◆ REQUIRED WORK
From the first record to the last, write each one out again exactly.

◆ PROVIDED INFORMATION
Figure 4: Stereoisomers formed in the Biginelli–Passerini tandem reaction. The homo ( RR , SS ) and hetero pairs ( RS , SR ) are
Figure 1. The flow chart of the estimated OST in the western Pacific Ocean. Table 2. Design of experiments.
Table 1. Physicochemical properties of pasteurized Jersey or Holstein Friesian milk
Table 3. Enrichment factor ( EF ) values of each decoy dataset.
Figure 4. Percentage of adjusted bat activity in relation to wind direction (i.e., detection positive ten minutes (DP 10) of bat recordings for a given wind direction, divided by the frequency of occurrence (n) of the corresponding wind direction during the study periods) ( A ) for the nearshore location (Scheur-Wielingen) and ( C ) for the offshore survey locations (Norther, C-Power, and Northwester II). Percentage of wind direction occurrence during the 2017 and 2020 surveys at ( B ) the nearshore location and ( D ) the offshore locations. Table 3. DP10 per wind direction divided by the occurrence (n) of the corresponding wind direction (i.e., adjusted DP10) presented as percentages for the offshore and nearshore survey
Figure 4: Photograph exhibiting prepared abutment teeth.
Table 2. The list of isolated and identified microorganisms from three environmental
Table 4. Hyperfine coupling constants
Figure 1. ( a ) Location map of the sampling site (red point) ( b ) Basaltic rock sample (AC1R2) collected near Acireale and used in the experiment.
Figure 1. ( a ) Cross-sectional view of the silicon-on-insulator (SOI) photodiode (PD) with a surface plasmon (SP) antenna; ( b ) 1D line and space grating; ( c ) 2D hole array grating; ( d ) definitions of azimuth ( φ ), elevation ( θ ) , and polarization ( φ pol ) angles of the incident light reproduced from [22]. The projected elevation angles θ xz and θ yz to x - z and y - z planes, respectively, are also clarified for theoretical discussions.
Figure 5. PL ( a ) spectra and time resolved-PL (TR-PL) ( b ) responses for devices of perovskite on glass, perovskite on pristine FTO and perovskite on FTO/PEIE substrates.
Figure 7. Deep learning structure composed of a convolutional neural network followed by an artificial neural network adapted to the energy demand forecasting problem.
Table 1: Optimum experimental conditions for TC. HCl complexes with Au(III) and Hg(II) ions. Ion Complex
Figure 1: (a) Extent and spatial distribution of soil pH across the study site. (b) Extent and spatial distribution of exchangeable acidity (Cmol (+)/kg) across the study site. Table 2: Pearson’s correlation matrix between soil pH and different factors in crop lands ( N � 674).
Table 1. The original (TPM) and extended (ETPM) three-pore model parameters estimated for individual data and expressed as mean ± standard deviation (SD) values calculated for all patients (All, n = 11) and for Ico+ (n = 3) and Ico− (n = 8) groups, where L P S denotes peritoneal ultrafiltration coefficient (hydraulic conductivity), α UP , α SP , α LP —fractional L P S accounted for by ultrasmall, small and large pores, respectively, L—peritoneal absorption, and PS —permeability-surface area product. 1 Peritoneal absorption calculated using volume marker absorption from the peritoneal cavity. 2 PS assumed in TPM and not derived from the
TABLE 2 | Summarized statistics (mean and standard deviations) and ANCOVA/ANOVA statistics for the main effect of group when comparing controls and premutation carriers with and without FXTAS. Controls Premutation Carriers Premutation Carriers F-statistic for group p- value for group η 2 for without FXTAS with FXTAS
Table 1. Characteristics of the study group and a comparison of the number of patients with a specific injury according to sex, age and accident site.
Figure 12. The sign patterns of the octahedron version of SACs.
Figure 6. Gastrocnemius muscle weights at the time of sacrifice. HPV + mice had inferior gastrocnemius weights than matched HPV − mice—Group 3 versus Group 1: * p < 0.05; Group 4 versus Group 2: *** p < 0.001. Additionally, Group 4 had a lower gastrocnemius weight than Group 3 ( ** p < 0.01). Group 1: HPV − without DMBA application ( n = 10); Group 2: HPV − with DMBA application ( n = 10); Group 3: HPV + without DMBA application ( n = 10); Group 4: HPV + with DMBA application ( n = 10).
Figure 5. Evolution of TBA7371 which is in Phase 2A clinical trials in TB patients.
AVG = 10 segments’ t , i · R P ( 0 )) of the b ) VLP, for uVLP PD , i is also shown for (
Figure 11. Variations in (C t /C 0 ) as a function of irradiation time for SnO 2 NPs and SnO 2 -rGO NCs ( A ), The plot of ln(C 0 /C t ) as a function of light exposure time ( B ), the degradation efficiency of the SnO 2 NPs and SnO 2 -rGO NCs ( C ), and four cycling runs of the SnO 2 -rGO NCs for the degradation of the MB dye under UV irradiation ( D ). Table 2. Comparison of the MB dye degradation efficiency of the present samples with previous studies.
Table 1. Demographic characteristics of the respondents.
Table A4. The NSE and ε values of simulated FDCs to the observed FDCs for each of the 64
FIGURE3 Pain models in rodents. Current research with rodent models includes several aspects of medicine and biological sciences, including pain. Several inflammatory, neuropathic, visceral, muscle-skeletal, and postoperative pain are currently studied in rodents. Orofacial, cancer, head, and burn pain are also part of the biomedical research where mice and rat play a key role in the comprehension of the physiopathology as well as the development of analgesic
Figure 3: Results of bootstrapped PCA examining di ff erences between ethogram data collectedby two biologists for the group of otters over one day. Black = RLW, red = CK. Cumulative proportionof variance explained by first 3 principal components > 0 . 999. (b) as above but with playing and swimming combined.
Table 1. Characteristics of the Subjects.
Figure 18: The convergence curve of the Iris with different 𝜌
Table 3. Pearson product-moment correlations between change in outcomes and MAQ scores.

◆ THE COMPLETED TASK
Figure 4: Stereoisomers formed in the Biginelli–Passerini tandem reaction. The homo ( RR , SS ) and hetero pairs ( RS , SR ) are
Figure 1. The flow chart of the estimated OST in the western Pacific Ocean. Table 2. Design of experiments.
Table 1. Physicochemical properties of pasteurized Jersey or Holstein Friesian milk
Table 3. Enrichment factor ( EF ) values of each decoy dataset.
Figure 4. Percentage of adjusted bat activity in relation to wind direction (i.e., detection positive ten minutes (DP 10) of bat recordings for a given wind direction, divided by the frequency of occurrence (n) of the corresponding wind direction during the study periods) ( A ) for the nearshore location (Scheur-Wielingen) and ( C ) for the offshore survey locations (Norther, C-Power, and Northwester II). Percentage of wind direction occurrence during the 2017 and 2020 surveys at ( B ) the nearshore location and ( D ) the offshore locations. Table 3. DP10 per wind direction divided by the occurrence (n) of the corresponding wind direction (i.e., adjusted DP10) presented as percentages for the offshore and nearshore survey
Figure 4: Photograph exhibiting prepared abutment teeth.
Table 2. The list of isolated and identified microorganisms from three environmental
Table 4. Hyperfine coupling constants
Figure 1. ( a ) Location map of the sampling site (red point) ( b ) Basaltic rock sample (AC1R2) collected near Acireale and used in the experiment.
Figure 1. ( a ) Cross-sectional view of the silicon-on-insulator (SOI) photodiode (PD) with a surface plasmon (SP) antenna; ( b ) 1D line and space grating; ( c ) 2D hole array grating; ( d ) definitions of azimuth ( φ ), elevation ( θ ) , and polarization ( φ pol ) angles of the incident light reproduced from [22]. The projected elevation angles θ xz and θ yz to x - z and y - z planes, respectively, are also clarified for theoretical discussions.
Figure 5. PL ( a ) spectra and time resolved-PL (TR-PL) ( b ) responses for devices of perovskite on glass, perovskite on pristine FTO and perovskite on FTO/PEIE substrates.
Figure 7. Deep learning structure composed of a convolutional neural network followed by an artificial neural network adapted to the energy demand forecasting problem.
Table 1: Optimum experimental conditions for TC. HCl complexes with Au(III) and Hg(II) ions. Ion Complex
Figure 1: (a) Extent and spatial distribution of soil pH across the study site. (b) Extent and spatial distribution of exchangeable acidity (Cmol (+)/kg) across the study site. Table 2: Pearson’s correlation matrix between soil pH and different factors in crop lands ( N � 674).
Table 1. The original (TPM) and extended (ETPM) three-pore model parameters estimated for individual data and expressed as mean ± standard deviation (SD) values calculated for all patients (All, n = 11) and for Ico+ (n = 3) and Ico− (n = 8) groups, where L P S denotes peritoneal ultrafiltration coefficient (hydraulic conductivity), α UP , α SP , α LP —fractional L P S accounted for by ultrasmall, small and large pores, respectively, L—peritoneal absorption, and PS —permeability-surface area product. 1 Peritoneal absorption calculated using volume marker absorption from the peritoneal cavity. 2 PS assumed in TPM and not derived from the
TABLE 2 | Summarized statistics (mean and standard deviations) and ANCOVA/ANOVA statistics for the main effect of group when comparing controls and premutation carriers with and without FXTAS. Controls Premutation Carriers Premutation Carriers F-statistic for group p- value for group η 2 for without FXTAS with FXTAS
Table 1. Characteristics of the study group and a comparison of the number of patients with a specific injury according to sex, age and accident site.
Figure 12. The sign patterns of the octahedron version of SACs.
Figure 6. Gastrocnemius muscle weights at the time of sacrifice. HPV + mice had inferior gastrocnemius weights than matched HPV − mice—Group 3 versus Group 1: * p < 0.05; Group 4 versus Group 2: *** p < 0.001. Additionally, Group 4 had a lower gastrocnemius weight than Group 3 ( ** p < 0.01). Group 1: HPV − without DMBA application ( n = 10); Group 2: HPV − with DMBA application ( n = 10); Group 3: HPV + without DMBA application ( n = 10); Group 4: HPV + with DMBA application ( n = 10).
Figure 5. Evolution of TBA7371 which is in Phase 2A clinical trials in TB patients.
AVG = 10 segments’ t , i · R P ( 0 )) of the b ) VLP, for uVLP PD , i is also shown for (
Figure 11. Variations in (C t /C 0 ) as a function of irradiation time for SnO 2 NPs and SnO 2 -rGO NCs ( A ), The plot of ln(C 0 /C t ) as a function of light exposure time ( B ), the degradation efficiency of the SnO 2 NPs and SnO 2 -rGO NCs ( C ), and four cycling runs of the SnO 2 -rGO NCs for the degradation of the MB dye under UV irradiation ( D ). Table 2. Comparison of the MB dye degradation efficiency of the present samples with previous studies.
Table 1. Demographic characteristics of the respondents.
Table A4. The NSE and ε values of simulated FDCs to the observed FDCs for each of the 64
FIGURE3 Pain models in rodents. Current research with rodent models includes several aspects of medicine and biological sciences, including pain. Several inflammatory, neuropathic, visceral, muscle-skeletal, and postoperative pain are currently studied in rodents. Orofacial, cancer, head, and burn pain are also part of the biomedical research where mice and rat play a key role in the comprehension of the physiopathology as well as the development of analgesic
Figure 3: Results of bootstrapped PCA examining di ff erences between ethogram data collectedby two biologists for the group of otters over one day. Black = RLW, red = CK. Cumulative proportionof variance explained by first 3 principal components > 0 . 999. (b) as above but with playing and swimming combined.
Table 1. Characteristics of the Subjects.
Figure 18: The convergence curve of the Iris with different 𝜌
Table 3. Pearson product-moment correlations between change in outcomes and MAQ scores.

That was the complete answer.